I met Miss Swan in church soon after her return to England. She had been away so long she was like a relic of a bygone age. Her flattened vowels were pure Celia Johnson, and she would occasionally enliven her conversation with passionate outbursts of guttural, colloquial Arabic. Like a swan, she was graceful to an exaggerated degree. She wrote religious poetry that she wasn't ashamed of. She was the only person I knew who could look at a night sky and identify the so-called constellations. When she died, she said, she hoped to become one of the Pleiades.
I was very attracted to her, and she fancied me like the clappers. Having dwelt among nomads for 40 years however, the price of Miss Swan's devotion was nothing less than a tacit willingness on my part to kill in defence of her honour, although she never held me to it.
Although she went to church she was contemptuous of the lily-livered hypocrisy she found there, especially among men. Her gravest disappointment on returning to post-war Britain was what she saw as the emasculation of the menfolk. Occasionally she would summon the pastor to her small dark house and give him a dressing-down on the subject. When the vicar refused to attend, the assistant pastor, who later suffered a terrible nervous breakdown, was summoned instead.
Miss Swan had a remarkable attitude towards money. She could have applied for a state pension but preferred to rely on God for the folding stuff. She wasn't precious about it, neither did she adopt the morally superior attitude to money that one often encounters amongst the pious. To Miss Swan, money was simply a ludicrous commodity that she always found herself with too much of. "Won't you take some of mine? I don't need it," she'd say, if the subject came up.
But as she got older, her arteries hardened and she became a bore. One of her particular hobby horses was that the events currently unfolding in the Middle East were the fulfilment of Biblical prophesy concerning the end of the world.
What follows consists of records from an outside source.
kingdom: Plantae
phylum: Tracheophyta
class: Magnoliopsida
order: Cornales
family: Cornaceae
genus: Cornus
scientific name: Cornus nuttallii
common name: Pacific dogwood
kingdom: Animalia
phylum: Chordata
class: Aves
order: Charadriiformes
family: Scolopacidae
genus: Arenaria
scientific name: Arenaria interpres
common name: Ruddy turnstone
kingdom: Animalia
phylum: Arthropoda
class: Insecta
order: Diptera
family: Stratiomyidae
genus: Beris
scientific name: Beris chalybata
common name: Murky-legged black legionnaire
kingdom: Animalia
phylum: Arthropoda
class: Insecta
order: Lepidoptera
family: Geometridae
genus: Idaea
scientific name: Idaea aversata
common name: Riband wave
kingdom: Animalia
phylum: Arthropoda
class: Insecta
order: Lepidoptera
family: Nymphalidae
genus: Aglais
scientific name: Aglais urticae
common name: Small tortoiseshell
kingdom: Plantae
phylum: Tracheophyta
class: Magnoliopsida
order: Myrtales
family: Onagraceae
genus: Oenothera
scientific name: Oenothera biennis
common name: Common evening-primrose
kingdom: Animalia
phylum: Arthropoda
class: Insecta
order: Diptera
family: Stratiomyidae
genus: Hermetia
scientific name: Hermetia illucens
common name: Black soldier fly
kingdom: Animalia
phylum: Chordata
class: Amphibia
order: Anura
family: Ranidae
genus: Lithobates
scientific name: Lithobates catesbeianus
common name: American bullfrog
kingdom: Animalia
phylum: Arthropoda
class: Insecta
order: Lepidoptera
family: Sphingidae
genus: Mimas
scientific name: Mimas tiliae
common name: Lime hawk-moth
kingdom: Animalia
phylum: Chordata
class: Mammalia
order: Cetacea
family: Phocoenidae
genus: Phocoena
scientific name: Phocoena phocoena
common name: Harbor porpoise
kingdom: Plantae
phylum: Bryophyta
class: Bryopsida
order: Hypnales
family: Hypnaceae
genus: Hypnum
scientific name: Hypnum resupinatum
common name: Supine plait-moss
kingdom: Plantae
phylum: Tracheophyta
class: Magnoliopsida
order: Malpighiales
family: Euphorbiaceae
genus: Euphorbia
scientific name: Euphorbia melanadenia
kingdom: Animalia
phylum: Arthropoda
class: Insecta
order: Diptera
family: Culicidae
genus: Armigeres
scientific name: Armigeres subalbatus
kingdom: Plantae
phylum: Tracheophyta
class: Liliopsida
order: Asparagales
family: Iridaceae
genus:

She'd go on for hours about it if you'd let her. Not long before Miss Swan suffered her first major stroke, one of her elderly visitors actually died in the chair during one of these eschatological monologues. "If only she'd said she was feeling unwell, I'd have telephoned a doctor," said Miss Swan afterwards - though not without a hint of macabre relish. I stuck a few of these monologues, but they were so excruciating I called it a day and stopped going to see her. And then she had another stroke and went into a nursing home.
Last week I heard that she was poorly. Hoping she'd be too frail to talk much, I decided to risk a visit. I hadn't seen her for about a year. "She died two minutes ago," said the nurse when I arrived. I went up to her room and sat with her anyway. There were birthday cards on the window sill. Her head was nestled into the pillow like a peacefully sleeping child. And when I kissed her forehead it was still warm.
In his funeral oration, the pastor emphasised how Miss Swan had lived as the Berbers had lived, in spite of disapproval from the missionary societies. "And let it not be forgotten that Miss Swan slept not only with Berber women, but with lots of Berber men also," he thundered to an astonished congregation.